Scenario 1: Router Interface Down

Example incident tracking beginning to end: https://phabricator.wikimedia.org/T314978

STEP: Gather information on affected interface from Icinga

Go to Icinga and look at the full alert, as not all the details make it into irc

Example alert:

CRITICAL: host '208.80.154.197', interfaces up: 212, down: 1, dormant: 0, excluded: 0, unused: 0<BR>xe-3/2/3: down -> Transport: cr2-codfw:xe-5/0/1 (Zayo, circuitID) 36ms {#2909} [10Gbps wave]<BR>

We need to extract relevant information from the above text, the part that interests us is between the <BR> tags. In this example:

  • Interface name is xe-3/2/3
  • Description is Core: cr2-codfw:xe-5/0/1 (Zayo, circuitID) 36ms {#2909} [10Gbps wave]
    • Type is Core, other types are: Peering, Transit, OOB, Transport.
    • The circuit is operated by Zayo, with circuit ID listed after
    • Optional: the other side of the link is cr2-codfw:xe-5/0/1
    • The remaining information are optional (latency, speed, cable#)

DECISION POINT - Internal / External Circuit Type

We will take different actions depending on if the port that has gone down is connected to an external third party or if it is an internal connection between our own devices on site.

If the 'type' is Transport/Transit/Peering or OOB it is an external link, go to 1.1

If the 'type' is Core, and there is no provider listed, it is an internal link, go to 1.2

STEP: Open a phabricator task for dc-ops

If we have an internal link down you should create a high-severity phabricator ticket and tag the local DCops team (eg. ops-eqiad, ops-codfw, etc).

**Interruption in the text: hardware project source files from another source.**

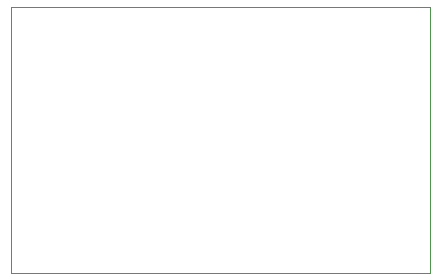
<source format=gbr>
%TF.GenerationSoftware,KiCad,Pcbnew,(6.0.1-0)*%
%TF.CreationDate,2022-01-30T07:56:13+00:00*%
%TF.ProjectId,Generic2,47656e65-7269-4633-922e-6b696361645f,1*%
%TF.SameCoordinates,Original*%
%TF.FileFunction,Profile,NP*%
%FSLAX46Y46*%
G04 Gerber Fmt 4.6, Leading zero omitted, Abs format (unit mm)*
G04 Created by KiCad (PCBNEW (6.0.1-0)) date 2022-01-30 07:56:13*
%MOMM*%
%LPD*%
G01*
G04 APERTURE LIST*
%TA.AperFunction,Profile*%
%ADD10C,0.100000*%
%TD*%
G04 APERTURE END LIST*
D10*
X165500000Y-110000000D02*
X165500000Y-87500000D01*
X130000000Y-110000000D02*
X165500000Y-110000000D01*
X165500000Y-87500000D02*
X130000000Y-87500000D01*
X130000000Y-87500000D02*
X130000000Y-110000000D01*
M02*

</source>
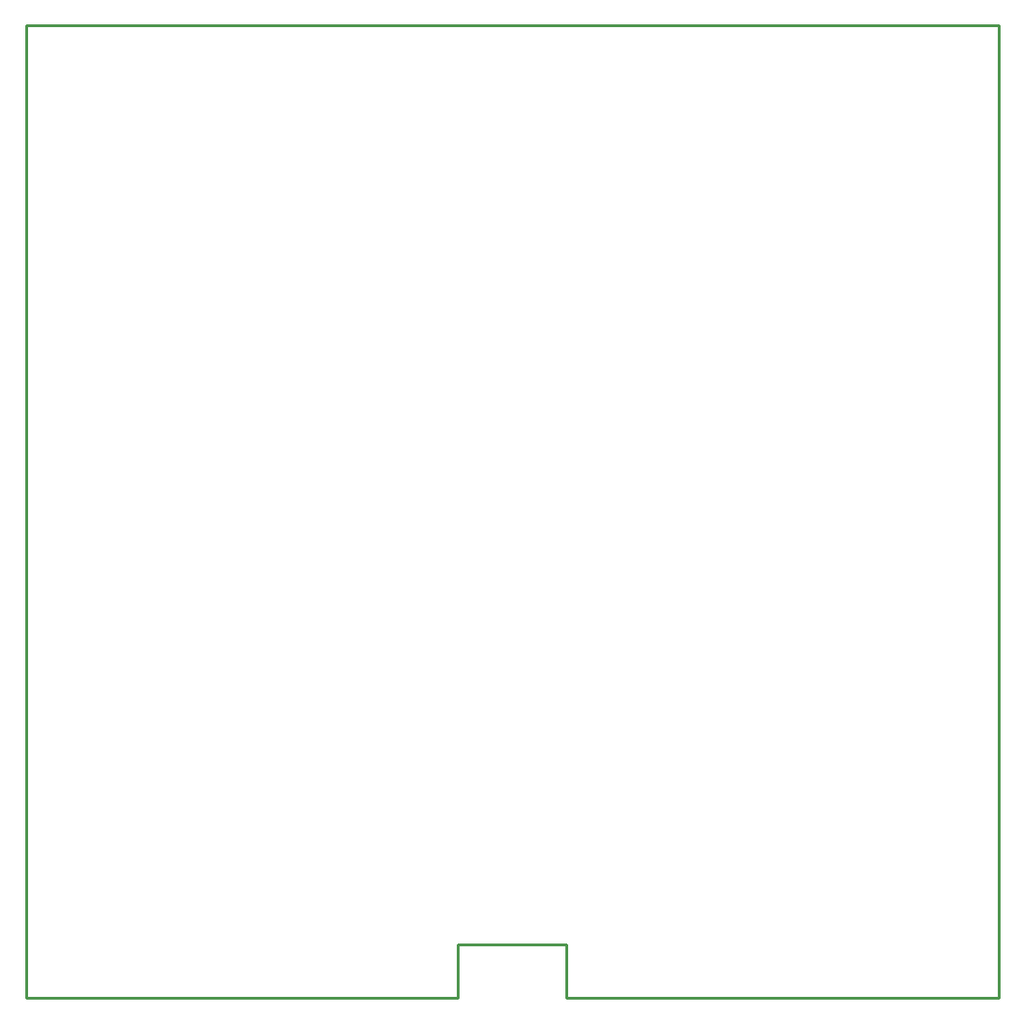
<source format=gbr>
%TF.GenerationSoftware,Altium Limited,Altium Designer,19.1.6 (110)*%
G04 Layer_Color=32768*
%FSLAX43Y43*%
%MOMM*%
%TF.FileFunction,Other,Board_Outline_(ES)*%
%TF.Part,Single*%
G01*
G75*
%TA.AperFunction,NonConductor*%
%ADD37C,0.254*%
D37*
X48900Y0D02*
X88000D01*
X48900D02*
Y4900D01*
X39100D02*
X48900D01*
X39100Y0D02*
Y4900D01*
X0Y0D02*
X39100D01*
X0D02*
Y88000D01*
X88000D01*
Y0D02*
Y88000D01*
%TF.MD5,bd9169aeb0afb7d6f1bd76737f9b5efb*%
M02*

</source>
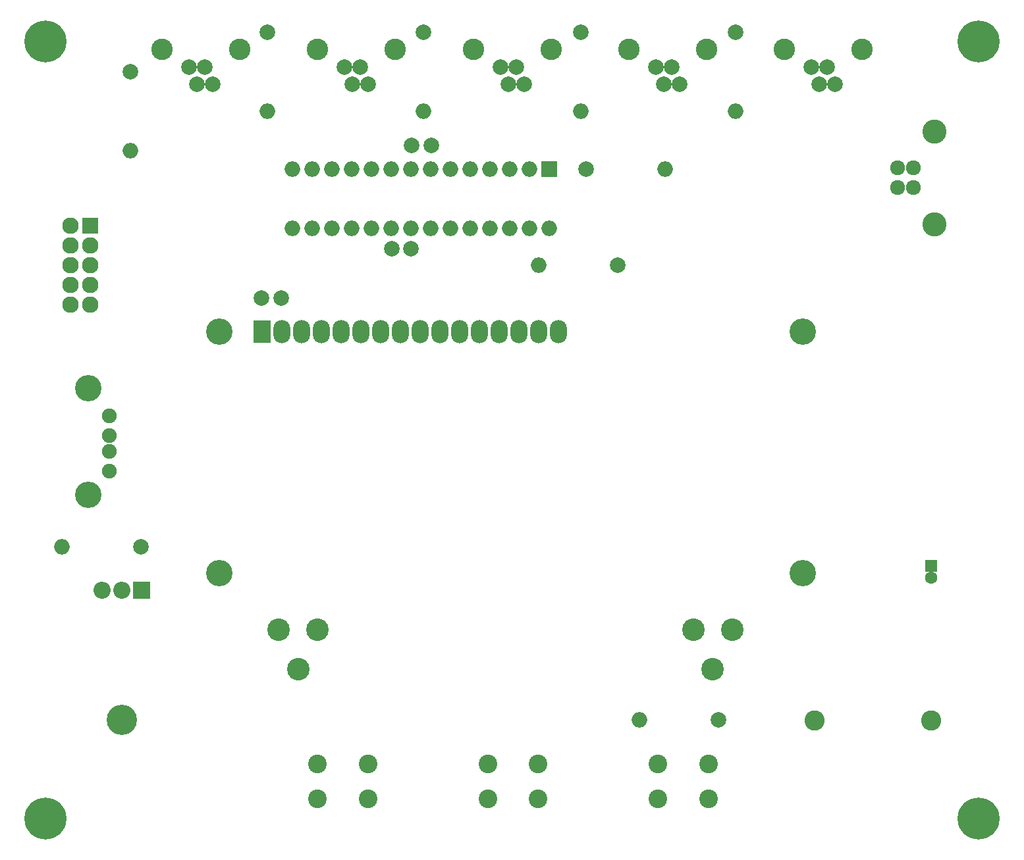
<source format=gbr>
G04 #@! TF.FileFunction,Soldermask,Bot*
%FSLAX46Y46*%
G04 Gerber Fmt 4.6, Leading zero omitted, Abs format (unit mm)*
G04 Created by KiCad (PCBNEW 4.0.6) date Sunday, July 23, 2017 'AMt' 01:04:53 AM*
%MOMM*%
%LPD*%
G01*
G04 APERTURE LIST*
%ADD10C,0.100000*%
%ADD11C,5.400000*%
%ADD12C,2.000000*%
%ADD13R,2.200000X3.000000*%
%ADD14O,2.200000X3.000000*%
%ADD15C,3.400000*%
%ADD16C,2.760000*%
%ADD17C,2.600000*%
%ADD18O,2.000000X2.000000*%
%ADD19C,2.900000*%
%ADD20R,2.000000X2.000000*%
%ADD21C,1.920000*%
%ADD22C,3.100000*%
%ADD23C,1.900000*%
%ADD24C,2.400000*%
%ADD25O,3.900000X3.900000*%
%ADD26R,2.200000X2.200000*%
%ADD27O,2.200000X2.200000*%
%ADD28R,1.600000X1.600000*%
%ADD29C,1.600000*%
%ADD30R,2.127200X2.127200*%
%ADD31O,2.127200X2.127200*%
G04 APERTURE END LIST*
D10*
D11*
X225000000Y-35000000D03*
X225000000Y-135000000D03*
X105000000Y-135000000D03*
D12*
X154600000Y-48400000D03*
X152100000Y-48400000D03*
X135300000Y-68000000D03*
X132800000Y-68000000D03*
D13*
X132842000Y-72390000D03*
D14*
X135382000Y-72390000D03*
X137922000Y-72390000D03*
X140462000Y-72390000D03*
X143002000Y-72390000D03*
X145542000Y-72390000D03*
X148082000Y-72390000D03*
X150622000Y-72390000D03*
X153162000Y-72390000D03*
X155702000Y-72390000D03*
X158242000Y-72390000D03*
X160782000Y-72390000D03*
X163322000Y-72390000D03*
X165862000Y-72390000D03*
X168402000Y-72390000D03*
X170942000Y-72390000D03*
D15*
X127342900Y-72390000D03*
X127342900Y-103390700D03*
X202341480Y-103390700D03*
X202342000Y-72390000D03*
D12*
X203470000Y-38300000D03*
X204490000Y-40540000D03*
X205510000Y-38300000D03*
X206530000Y-40540000D03*
D16*
X200000000Y-36000000D03*
X210000000Y-36000000D03*
D12*
X183470000Y-38300000D03*
X184490000Y-40540000D03*
X185510000Y-38300000D03*
X186530000Y-40540000D03*
D16*
X180000000Y-36000000D03*
X190000000Y-36000000D03*
D12*
X163470000Y-38300000D03*
X164490000Y-40540000D03*
X165510000Y-38300000D03*
X166530000Y-40540000D03*
D16*
X160000000Y-36000000D03*
X170000000Y-36000000D03*
D12*
X143470000Y-38300000D03*
X144490000Y-40540000D03*
X145510000Y-38300000D03*
X146530000Y-40540000D03*
D16*
X140000000Y-36000000D03*
X150000000Y-36000000D03*
D12*
X123470000Y-38300000D03*
X124490000Y-40540000D03*
X125510000Y-38300000D03*
X126530000Y-40540000D03*
D16*
X120000000Y-36000000D03*
X130000000Y-36000000D03*
D17*
X218900000Y-122400000D03*
X203900000Y-122400000D03*
D12*
X174500000Y-51400000D03*
D18*
X184660000Y-51400000D03*
D12*
X117300000Y-100000000D03*
D18*
X107140000Y-100000000D03*
D12*
X191500000Y-122300000D03*
D18*
X181340000Y-122300000D03*
D12*
X178600000Y-63800000D03*
D18*
X168440000Y-63800000D03*
D12*
X193700000Y-33800000D03*
D18*
X193700000Y-43960000D03*
D12*
X173800000Y-33800000D03*
D18*
X173800000Y-43960000D03*
D12*
X153600000Y-33800000D03*
D18*
X153600000Y-43960000D03*
D12*
X133500000Y-33800000D03*
D18*
X133500000Y-43960000D03*
D12*
X115900000Y-38900000D03*
D18*
X115900000Y-49060000D03*
D19*
X190800000Y-115740000D03*
X193300000Y-110700000D03*
X188300000Y-110700000D03*
X137500000Y-115740000D03*
X140000000Y-110700000D03*
X135000000Y-110700000D03*
D20*
X169800000Y-51400000D03*
D18*
X136780000Y-59020000D03*
X167260000Y-51400000D03*
X139320000Y-59020000D03*
X164720000Y-51400000D03*
X141860000Y-59020000D03*
X162180000Y-51400000D03*
X144400000Y-59020000D03*
X159640000Y-51400000D03*
X146940000Y-59020000D03*
X157100000Y-51400000D03*
X149480000Y-59020000D03*
X154560000Y-51400000D03*
X152020000Y-59020000D03*
X152020000Y-51400000D03*
X154560000Y-59020000D03*
X149480000Y-51400000D03*
X157100000Y-59020000D03*
X146940000Y-51400000D03*
X159640000Y-59020000D03*
X144400000Y-51400000D03*
X162180000Y-59020000D03*
X141860000Y-51400000D03*
X164720000Y-59020000D03*
X139320000Y-51400000D03*
X167260000Y-59020000D03*
X136780000Y-51400000D03*
X169800000Y-59020000D03*
D21*
X214600000Y-53840000D03*
X214600000Y-51300000D03*
X216600000Y-51300000D03*
X216600000Y-53840000D03*
D22*
X219300000Y-58570000D03*
X219300000Y-46570000D03*
D23*
X113200000Y-90310000D03*
X113200000Y-87770000D03*
X113200000Y-85740000D03*
X113200000Y-83200000D03*
D15*
X110530000Y-93360000D03*
X110530000Y-79640000D03*
D12*
X152000000Y-61700000D03*
X149500000Y-61700000D03*
D24*
X140000000Y-132500000D03*
X140000000Y-128000000D03*
X146500000Y-132500000D03*
X146500000Y-128000000D03*
X161875000Y-132500000D03*
X161875000Y-128000000D03*
X168375000Y-132500000D03*
X168375000Y-128000000D03*
X183750000Y-132500000D03*
X183750000Y-128000000D03*
X190250000Y-132500000D03*
X190250000Y-128000000D03*
D25*
X114860000Y-122260000D03*
D26*
X117400000Y-105600000D03*
D27*
X114860000Y-105600000D03*
X112320000Y-105600000D03*
D11*
X105000000Y-35000000D03*
D28*
X218900000Y-102500000D03*
D29*
X218900000Y-104000000D03*
D30*
X110800000Y-58700000D03*
D31*
X108260000Y-58700000D03*
X110800000Y-61240000D03*
X108260000Y-61240000D03*
X110800000Y-63780000D03*
X108260000Y-63780000D03*
X110800000Y-66320000D03*
X108260000Y-66320000D03*
X110800000Y-68860000D03*
X108260000Y-68860000D03*
M02*

</source>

Include the alert and timestamp in the task.

STEP: Run the network debug cookbook

cookbook sre.network.debug --task-id {phab task} interface device-shortname:interface

STEP: Check if outage is planned or already acknowledged

In many cases an interface can be down due to a planned 3rd party provider maintenance. So firstly check for that circuit ID on the maintenance calendar

In other cases the issue may be emergency maintenance that had not been previously communicated, or due to a fault, but the carrier has already pro-actively acknowledged the issue. Check if we have an email to main-announce or noc from the carrier acknowledging the problem.

DECISION POINT - Do we need to contact carrier

  • If it's scheduled or provider is aware of the incident go to 2.1
  • If there has been no previous comms from the provider about it go to 2.2

2.1 Carrier is already aware

STEP: ACK the alert

In this case we can simply downtime/ACK the alert for the duration of the maintenance

STEP: Check other planned maintenances

It is a good idea to check the maintenance calendar for the expected duration of the current issue, and see if any related circuits might also suffer an outage during the same time. For instance if a transport link goes down to a POP often there is only one other transport circuit at that site, so if the other one is planned for an outage also there could be an issue. In that case we could depool the site or take other action. If not the incident has been dealt with and we just need to keep in contact with the carrier until service is restored.

2.2 No previous comms from carrier

STEP: Open a phabricator task for netops

Open a high-priority phabricator task, tag Netops, including the alert, timestamp and any other information gathered.

STEP: Run the network debug cookbook

cookbook sre.network.debug --task-id {phab task} interface device-shortname:interface

STEP: Contact the provider

At this point we need to raise the outage with the carrier. Use the information present in Netbox to determine how to contact the provider. In most cases this can be done via email, which should always have noc@wikimedia.org cc'd. If it is only possible via the carrier portal you may need to have dc-ops or netops do it if you don't already have access.

Include the circuit ID, time when the outage started and the output of the sre.network.debug cookbook when reporting the problem.

STEP: Monitor for recovery

Once reported we should keep an eye on the mailbox and service status. If there has been no response from the carrier NOC within 30 minutes we should instead call them directly, perhaps they did not get the report.

STEP: ACK the alert

We should ACK the alert once it has been handled, if the carrier has given a provisional fix time that can be used to set the duration, otherwise set it for 24 hours and extend as required.